The main risk points are as follows:
- Java / SmalI bytecode is decompiled into Java source code by tools
- Java / SmalI bytecode is read directly
- Native assembly code is decompiled into C source code by tools
Because of the limitation of format and instruction, the security protection ability of Java bytecode has an upper limit. However, native binary code is more difficult to crack than Java bytecode. So we convert the bytecode into native binary code, and the code logic is transferred to so, which used to be Java function call, but now it is JNI call. The attacker’s Java reverse related skills are directly invalid and forced to reverse native binary, which is much more difficult than reverse bytecode.
3: Mpaas mobile security reinforcement heavyweight Online
Combined with the upgrade of Alibaba’s internal mobile application security reinforcement capability, we officially launched the mobile application security reinforcement capability in mpaas.
Aiming at various security risks such as cracking, tampering, piracy, phishing fraud, memory debugging, data theft and so on, mpaas mobile security reinforcement provides stable, simple and effective security protection for app, improves the overall security level of app, and ensures that app will not be cracked and attacked.

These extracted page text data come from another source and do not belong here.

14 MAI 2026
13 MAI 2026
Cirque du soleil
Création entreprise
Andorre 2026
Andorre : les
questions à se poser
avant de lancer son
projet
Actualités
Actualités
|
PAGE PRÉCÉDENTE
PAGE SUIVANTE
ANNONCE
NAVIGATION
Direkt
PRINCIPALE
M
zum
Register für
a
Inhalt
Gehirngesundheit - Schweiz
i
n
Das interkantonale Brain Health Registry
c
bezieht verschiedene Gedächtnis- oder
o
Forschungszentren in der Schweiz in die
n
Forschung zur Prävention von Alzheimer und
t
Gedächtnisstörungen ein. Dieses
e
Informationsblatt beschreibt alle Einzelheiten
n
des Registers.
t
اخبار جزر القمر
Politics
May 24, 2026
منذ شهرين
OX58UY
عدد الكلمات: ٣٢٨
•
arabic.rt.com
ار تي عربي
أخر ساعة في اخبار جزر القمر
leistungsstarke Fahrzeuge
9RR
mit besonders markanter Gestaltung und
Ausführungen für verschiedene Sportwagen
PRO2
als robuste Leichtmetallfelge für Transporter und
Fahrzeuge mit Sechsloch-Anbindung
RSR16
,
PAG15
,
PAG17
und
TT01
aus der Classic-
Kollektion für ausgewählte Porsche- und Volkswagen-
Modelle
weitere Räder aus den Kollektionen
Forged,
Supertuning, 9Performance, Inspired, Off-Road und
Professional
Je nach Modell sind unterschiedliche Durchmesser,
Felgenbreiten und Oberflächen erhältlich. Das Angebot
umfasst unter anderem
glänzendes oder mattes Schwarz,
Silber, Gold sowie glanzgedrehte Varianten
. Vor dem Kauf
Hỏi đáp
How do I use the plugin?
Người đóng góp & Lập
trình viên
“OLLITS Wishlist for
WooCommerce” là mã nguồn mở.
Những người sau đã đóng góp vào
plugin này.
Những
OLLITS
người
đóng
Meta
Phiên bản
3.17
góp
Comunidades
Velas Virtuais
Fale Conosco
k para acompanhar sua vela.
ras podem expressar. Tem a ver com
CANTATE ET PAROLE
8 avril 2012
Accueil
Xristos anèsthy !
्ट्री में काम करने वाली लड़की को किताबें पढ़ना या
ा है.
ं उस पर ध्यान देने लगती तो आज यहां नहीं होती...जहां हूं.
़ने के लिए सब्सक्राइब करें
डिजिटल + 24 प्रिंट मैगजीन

In response to common Android attacks, such as decompilation, secondary packaging, dynamic debugging, we also pay attention to performance and compatibility.
- The reinforcement capacity has experienced the practice of hundreds of millions of businesses such as Taobao and rookie, and the security is guaranteed;
- In terms of compatibility, we support versions from 4.2 to Android Q;
- Can support arm, x86, x64 system architecture, stable operation in complex environment, low crash rate;
- In addition, through the protection of class confusion, it is more difficult for attackers to reverse the app, making it impossible to attack.
Product core value
Through the previous introduction, I believe you have a preliminary understanding of mpaas mobile application reinforcement. The following summarizes the advantages of mpaas mobile application security reinforcement.

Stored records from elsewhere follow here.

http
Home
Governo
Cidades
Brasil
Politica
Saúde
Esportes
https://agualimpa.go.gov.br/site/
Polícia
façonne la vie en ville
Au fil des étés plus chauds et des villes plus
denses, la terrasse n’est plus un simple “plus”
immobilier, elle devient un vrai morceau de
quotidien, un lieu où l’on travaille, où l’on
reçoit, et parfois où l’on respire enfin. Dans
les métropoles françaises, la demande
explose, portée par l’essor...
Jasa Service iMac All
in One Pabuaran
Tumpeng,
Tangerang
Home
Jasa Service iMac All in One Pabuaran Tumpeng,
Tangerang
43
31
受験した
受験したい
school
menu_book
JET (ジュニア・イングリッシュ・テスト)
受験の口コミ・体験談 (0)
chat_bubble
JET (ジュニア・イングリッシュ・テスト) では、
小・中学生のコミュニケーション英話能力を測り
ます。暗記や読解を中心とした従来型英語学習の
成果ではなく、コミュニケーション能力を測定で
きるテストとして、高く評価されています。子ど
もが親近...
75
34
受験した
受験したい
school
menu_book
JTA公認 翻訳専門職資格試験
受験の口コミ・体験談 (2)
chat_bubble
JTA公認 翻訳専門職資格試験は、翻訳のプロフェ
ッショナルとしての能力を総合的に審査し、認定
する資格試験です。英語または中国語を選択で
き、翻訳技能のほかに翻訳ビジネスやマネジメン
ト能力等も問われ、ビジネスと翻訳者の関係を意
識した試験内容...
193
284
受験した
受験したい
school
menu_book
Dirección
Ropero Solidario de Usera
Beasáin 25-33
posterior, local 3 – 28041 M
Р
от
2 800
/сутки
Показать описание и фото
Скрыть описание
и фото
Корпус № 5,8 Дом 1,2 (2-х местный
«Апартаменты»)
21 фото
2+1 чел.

- The operation is simple, upload the reinforcement package on the console and use it out of the box. It can be used by developers and project managers;
- High stability and compatibility, low crash rate;
- Verified by Taobao and other Alibaba apps, the security is guaranteed;
- At the same time, it supports the systems from Android 4.2 to Android Q and the system architectures of arm, x86 and x64;
- In addition, it supports javabytecode level obfuscation protection, increases the cost of attacker reverse app, and ensures the security of app to the maximum extent.

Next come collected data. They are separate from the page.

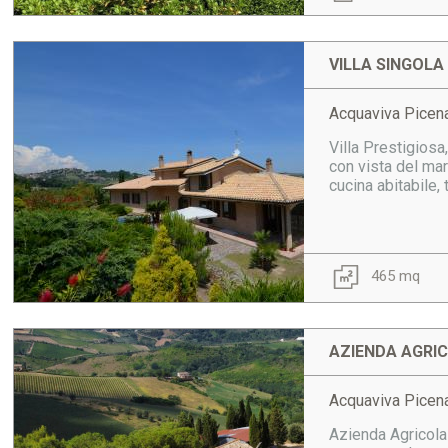
VILLA SINGOLA
Acquaviva Picena
Villa Prestigiosa
con vista del mar
cucina abitabile, 
465 mq
AZIENDA AGRIC
Acquaviva Picena
Azienda Agricola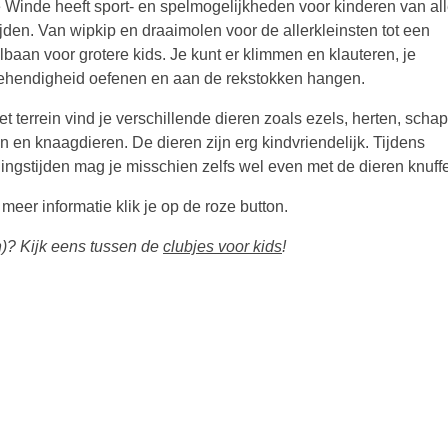
e Winde heeft sport- en spelmogelijkheden voor kinderen van al
ijden. Van wipkip en draaimolen voor de allerkleinsten tot een
lbaan voor grotere kids. Je kunt er klimmen en klauteren, je
ehendigheid oefenen en aan de rekstokken hangen.
t terrein vind je verschillende dieren zoals ezels, herten, scha
n en knaagdieren. De dieren zijn erg kindvriendelijk. Tijdens
ingstijden mag je misschien zelfs wel even met de dieren knuff
meer informatie klik je op de roze button.
en)? Kijk eens tussen de
clubjes voor kids
!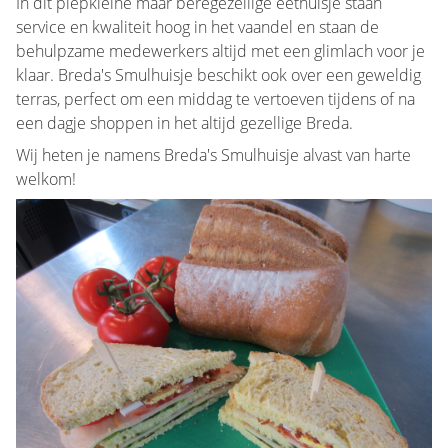
In dit piepkleine maar beregezellige eethuisje staan
service en kwaliteit hoog in het vaandel en staan de
behulpzame medewerkers altijd met een glimlach voor je
klaar. Breda's Smulhuisje beschikt ook over een geweldig
terras, perfect om een middag te vertoeven tijdens of na
een dagje shoppen in het altijd gezellige Breda.
Wij heten je namens Breda's Smulhuisje alvast van harte
welkom!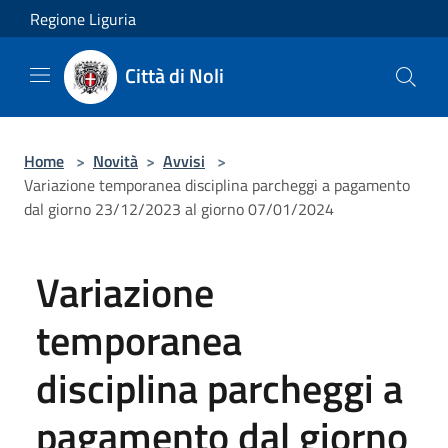
Salta al contenuto principale
Regione Liguria
Città di Noli
Home
>
Novità
>
Avvisi
>
Variazione temporanea disciplina parcheggi a pagamento
dal giorno 23/12/2023 al giorno 07/01/2024
Variazione
temporanea
disciplina parcheggi a
pagamento dal giorno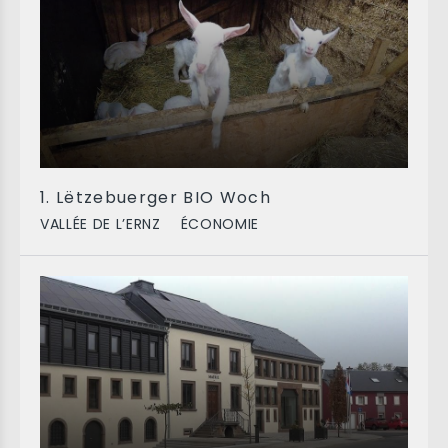
1. Lëtzebuerger BIO Woch
VALLÉE DE L’ERNZ
ÉCONOMIE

Mobile security reinforcement capability list
We start fromDecompile protection, tamper protection, debug protectionIn addition, the security policies for DEX files, so files and various hook frameworks are made. The capability list is as follows:
At the same time, mpaas mobile security reinforcement is also perfectly compatible with the hot repair ability of mpaas. Through the hot repair ability, you can quickly repair the online version problems, and you don’t need to release the version to ensure the continuity of business. You can experience the hot repair ability in the mpaas console.